Zunehmende Kooperationswünsche kapitalistischer Partner, Teile der gelieferten Erzeugnisse in  ihren Lande herstellen zu lassen, wurden abgelehnt. Ein Vertreter des Außenhandels entgegnete mir mit dem Argument: „Wir beuten doch nicht unsere Klassenbrüder aus.
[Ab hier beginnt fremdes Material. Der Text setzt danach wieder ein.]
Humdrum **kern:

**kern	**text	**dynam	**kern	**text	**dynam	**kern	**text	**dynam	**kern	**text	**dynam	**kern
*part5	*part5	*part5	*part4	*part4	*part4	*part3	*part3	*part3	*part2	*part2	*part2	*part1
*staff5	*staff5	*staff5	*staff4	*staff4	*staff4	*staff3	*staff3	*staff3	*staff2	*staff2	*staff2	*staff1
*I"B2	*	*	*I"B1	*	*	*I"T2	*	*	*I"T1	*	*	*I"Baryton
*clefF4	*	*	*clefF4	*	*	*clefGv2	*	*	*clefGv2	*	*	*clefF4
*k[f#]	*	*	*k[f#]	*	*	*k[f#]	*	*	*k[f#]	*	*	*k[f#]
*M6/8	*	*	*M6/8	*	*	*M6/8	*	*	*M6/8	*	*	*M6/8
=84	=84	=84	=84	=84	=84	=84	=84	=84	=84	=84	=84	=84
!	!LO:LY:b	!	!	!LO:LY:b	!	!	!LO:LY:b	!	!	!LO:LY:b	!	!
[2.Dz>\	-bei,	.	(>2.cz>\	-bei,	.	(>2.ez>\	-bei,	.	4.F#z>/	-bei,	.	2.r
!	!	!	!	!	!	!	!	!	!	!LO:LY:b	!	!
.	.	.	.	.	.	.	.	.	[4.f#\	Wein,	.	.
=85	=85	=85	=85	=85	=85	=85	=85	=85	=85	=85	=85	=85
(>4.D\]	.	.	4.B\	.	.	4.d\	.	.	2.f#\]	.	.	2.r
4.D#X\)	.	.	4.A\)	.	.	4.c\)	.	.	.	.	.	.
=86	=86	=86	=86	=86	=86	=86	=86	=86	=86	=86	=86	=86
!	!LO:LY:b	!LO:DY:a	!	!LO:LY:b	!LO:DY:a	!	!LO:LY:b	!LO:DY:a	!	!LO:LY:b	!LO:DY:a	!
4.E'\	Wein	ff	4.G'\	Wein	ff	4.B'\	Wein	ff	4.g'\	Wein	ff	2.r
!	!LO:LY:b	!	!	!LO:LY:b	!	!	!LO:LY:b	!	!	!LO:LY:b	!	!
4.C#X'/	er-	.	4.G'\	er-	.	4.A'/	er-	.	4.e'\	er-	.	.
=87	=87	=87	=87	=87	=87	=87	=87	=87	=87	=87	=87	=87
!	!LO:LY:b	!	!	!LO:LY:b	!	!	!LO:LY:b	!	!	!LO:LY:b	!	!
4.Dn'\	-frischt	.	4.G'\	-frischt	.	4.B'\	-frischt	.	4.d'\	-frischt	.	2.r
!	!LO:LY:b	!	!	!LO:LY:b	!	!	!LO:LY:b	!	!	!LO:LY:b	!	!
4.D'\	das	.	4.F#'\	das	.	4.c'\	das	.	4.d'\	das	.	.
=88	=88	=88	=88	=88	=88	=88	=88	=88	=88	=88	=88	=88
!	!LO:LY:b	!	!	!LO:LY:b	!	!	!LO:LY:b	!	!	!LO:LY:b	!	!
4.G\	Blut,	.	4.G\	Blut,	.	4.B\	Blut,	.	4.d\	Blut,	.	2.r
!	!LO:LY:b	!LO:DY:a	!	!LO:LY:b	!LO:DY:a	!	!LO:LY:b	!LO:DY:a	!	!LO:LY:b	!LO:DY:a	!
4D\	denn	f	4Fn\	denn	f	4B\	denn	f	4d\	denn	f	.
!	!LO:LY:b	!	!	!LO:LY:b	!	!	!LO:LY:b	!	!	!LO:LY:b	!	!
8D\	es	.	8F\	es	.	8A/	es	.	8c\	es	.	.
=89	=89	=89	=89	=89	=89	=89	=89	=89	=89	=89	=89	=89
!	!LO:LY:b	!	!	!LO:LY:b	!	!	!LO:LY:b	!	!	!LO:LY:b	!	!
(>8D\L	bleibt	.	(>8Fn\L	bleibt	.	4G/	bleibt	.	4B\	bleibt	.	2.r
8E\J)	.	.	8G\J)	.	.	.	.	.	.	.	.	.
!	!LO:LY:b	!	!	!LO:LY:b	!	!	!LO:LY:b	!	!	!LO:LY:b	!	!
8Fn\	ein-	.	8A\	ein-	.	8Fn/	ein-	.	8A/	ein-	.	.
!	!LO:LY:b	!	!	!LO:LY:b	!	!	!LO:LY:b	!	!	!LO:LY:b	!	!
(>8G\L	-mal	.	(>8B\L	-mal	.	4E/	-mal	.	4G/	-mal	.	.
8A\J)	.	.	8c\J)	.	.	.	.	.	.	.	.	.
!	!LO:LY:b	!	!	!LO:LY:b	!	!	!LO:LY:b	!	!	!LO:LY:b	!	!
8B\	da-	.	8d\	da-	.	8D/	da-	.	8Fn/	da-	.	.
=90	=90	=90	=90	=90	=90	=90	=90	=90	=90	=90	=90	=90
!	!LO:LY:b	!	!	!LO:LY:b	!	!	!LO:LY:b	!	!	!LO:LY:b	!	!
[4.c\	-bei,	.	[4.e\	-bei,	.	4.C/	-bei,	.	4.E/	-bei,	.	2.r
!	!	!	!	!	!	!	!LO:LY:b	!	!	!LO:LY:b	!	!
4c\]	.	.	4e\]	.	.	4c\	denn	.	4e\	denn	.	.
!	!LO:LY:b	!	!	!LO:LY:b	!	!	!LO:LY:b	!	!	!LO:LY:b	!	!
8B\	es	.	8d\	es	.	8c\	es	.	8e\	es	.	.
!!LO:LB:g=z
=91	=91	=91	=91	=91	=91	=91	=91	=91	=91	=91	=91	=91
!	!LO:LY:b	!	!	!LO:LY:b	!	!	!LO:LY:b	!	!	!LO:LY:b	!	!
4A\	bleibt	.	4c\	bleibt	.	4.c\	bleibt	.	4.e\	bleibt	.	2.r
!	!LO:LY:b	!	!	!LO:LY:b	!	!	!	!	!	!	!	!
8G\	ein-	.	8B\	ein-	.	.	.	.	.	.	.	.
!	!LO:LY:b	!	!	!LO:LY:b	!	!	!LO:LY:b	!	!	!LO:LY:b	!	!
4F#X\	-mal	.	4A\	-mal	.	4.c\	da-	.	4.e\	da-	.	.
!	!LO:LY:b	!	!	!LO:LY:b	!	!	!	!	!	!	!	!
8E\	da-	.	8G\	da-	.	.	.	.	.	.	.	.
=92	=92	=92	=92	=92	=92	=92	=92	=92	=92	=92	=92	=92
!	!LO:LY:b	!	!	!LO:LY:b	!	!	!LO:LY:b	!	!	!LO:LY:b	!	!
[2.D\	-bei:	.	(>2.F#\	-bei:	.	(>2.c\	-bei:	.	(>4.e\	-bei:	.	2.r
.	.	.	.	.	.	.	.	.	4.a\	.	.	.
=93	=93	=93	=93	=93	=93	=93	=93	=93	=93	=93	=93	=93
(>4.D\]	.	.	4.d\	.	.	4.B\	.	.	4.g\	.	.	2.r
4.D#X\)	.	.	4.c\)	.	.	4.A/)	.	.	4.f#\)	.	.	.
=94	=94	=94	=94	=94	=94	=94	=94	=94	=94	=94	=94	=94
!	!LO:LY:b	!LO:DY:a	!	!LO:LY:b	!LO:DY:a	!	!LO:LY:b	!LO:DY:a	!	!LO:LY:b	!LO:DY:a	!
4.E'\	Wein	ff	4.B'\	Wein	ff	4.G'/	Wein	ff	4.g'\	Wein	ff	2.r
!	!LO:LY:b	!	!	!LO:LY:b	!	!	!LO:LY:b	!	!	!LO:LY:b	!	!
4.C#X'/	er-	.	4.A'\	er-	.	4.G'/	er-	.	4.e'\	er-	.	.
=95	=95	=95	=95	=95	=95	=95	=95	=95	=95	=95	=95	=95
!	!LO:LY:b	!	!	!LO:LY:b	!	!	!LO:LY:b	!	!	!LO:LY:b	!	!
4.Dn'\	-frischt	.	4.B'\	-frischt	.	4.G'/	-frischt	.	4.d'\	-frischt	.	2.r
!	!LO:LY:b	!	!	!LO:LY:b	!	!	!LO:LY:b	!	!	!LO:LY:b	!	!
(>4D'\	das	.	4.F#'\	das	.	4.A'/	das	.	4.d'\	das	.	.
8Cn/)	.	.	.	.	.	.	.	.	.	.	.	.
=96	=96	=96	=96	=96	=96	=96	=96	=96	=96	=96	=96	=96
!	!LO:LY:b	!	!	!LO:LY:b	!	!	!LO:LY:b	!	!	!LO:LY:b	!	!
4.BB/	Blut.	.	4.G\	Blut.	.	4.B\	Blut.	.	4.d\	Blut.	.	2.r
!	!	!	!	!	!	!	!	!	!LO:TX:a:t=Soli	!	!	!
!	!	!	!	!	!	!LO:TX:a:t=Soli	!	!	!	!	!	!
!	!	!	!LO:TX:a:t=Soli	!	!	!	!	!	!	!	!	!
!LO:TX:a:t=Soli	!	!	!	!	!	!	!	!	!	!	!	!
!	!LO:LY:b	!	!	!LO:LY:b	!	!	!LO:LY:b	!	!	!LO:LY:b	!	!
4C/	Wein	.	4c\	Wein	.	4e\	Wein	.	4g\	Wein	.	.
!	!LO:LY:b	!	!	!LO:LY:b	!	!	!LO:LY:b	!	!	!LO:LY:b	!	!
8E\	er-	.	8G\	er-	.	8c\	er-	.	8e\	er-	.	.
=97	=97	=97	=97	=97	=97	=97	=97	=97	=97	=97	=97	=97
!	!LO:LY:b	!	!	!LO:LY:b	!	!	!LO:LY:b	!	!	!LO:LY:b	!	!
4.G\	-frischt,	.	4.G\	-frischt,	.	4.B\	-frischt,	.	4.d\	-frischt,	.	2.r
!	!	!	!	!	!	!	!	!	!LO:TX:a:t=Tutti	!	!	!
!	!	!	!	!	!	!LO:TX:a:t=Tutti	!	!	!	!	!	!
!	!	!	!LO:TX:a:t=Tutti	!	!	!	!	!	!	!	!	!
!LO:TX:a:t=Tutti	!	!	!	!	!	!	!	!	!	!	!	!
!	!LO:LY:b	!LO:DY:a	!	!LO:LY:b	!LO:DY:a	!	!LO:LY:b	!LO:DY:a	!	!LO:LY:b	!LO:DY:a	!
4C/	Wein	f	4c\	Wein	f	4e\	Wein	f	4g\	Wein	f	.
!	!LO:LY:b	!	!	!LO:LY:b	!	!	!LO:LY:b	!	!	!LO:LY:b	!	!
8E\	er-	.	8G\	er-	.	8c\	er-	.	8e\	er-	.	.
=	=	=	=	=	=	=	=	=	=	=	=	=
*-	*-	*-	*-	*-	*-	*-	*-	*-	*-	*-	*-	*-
Also wurden in Realisierung dieses Außenhandelsmonopols alle Kontakte mit den Kunden  federführend  über das Verwaltungsorgan Außenhandel abgewickelt. Die eigentliche Vertragsarbeit beim Kunden lag aber objektiv im Verantwortungsbereich der Betriebe. Zur Umsetzung der Planauflagen stellte der Außenhandel äußerst mannigfaltige Forderungen was Qualität, Menge und Preise der zu exportierenden Erzeugnisse betraf.  Besonders die Betreuung der Kunden im nichtsozialistischen Wirtschaftsgebiet war hinsichtlich der für die Marktbearbeitung erforderlichen NSW- Reisekader durch die Betriebe ein Schwerpunkt.

Für die ungenügende Personalbereitstellung heftig kritisiert äußerte ich mich vertraulich gegenüber einem mit mir sympathisierenden stellvertretenden Minister: „Alle meine eingereichten Personalvorschläge werden von den Staatssicherheitsorganen abgelehnt, dieses Problem wird aber tabuisiert.“  Das liegt daran, so sagte der stellvertretende Minister, dass du für die Ausreise verantwortlich bist, diese Organe aber dafür dass deine Reisekader wiederkommen.

Bei einer Beratung konnte der Abteilungsleiter des ZK unsere mannigfaltigen Probleme nicht Herr werden. Er griff zum Telefon und bat einen „ Paul“ herüberzukommen. Alle waren gespannt wer erscheinen würde. Es war ein stellvertretender Minister, dem wir übergeben wurden und der uns in einen Versammlungsraum des Ministeriums brachte. Dort sollten wir eine Konzeption zur Aufholung der Planrückstände erstellen, die am folgenden Tage 11.oo Uhr dem Staatsekretär vorzulegen wäre.

Unser Generaldirektor versuchte mit rhetorischem Geschick und neuen bisher nicht aufgezeigten Ideen eine solche zusammenzubasteln. Kein Betriebsdirektor war aber bereit bisherige Liefertermine und Vertragszusagen zu verändern, da diese bereits äußerst gefährdet waren.

Im Hotel Stadt Berlin wurden Übernachtungen geordert. Gegen Mitternacht war ich nicht mehr in der Lage einen konstruktiven Beitrag zu leisten. Durch Wanderungen zwischen den Stuhlreihen hielt ich mich wach um zu verhindern, dass in die  Konzeption eine Passage aufgenommen wurde die ich nicht realisieren konnte. Morgens ins Bett gesunken saß ich um 11.oo Uhr mit den anderen Genossen dem Staatssekretär gegenüber.

Der las uns den Leitartikel der Zeitung Neues Deutschland vor. Nach ein paar allgemeinen Sätzen konnten wir den Heimweg antreten. Gegen Nachmittag zu Hause wusste ich nicht, was ich am anderen Tag meinem Leitungskollektiv von dieser wichtigen Beratung vermitteln sollte.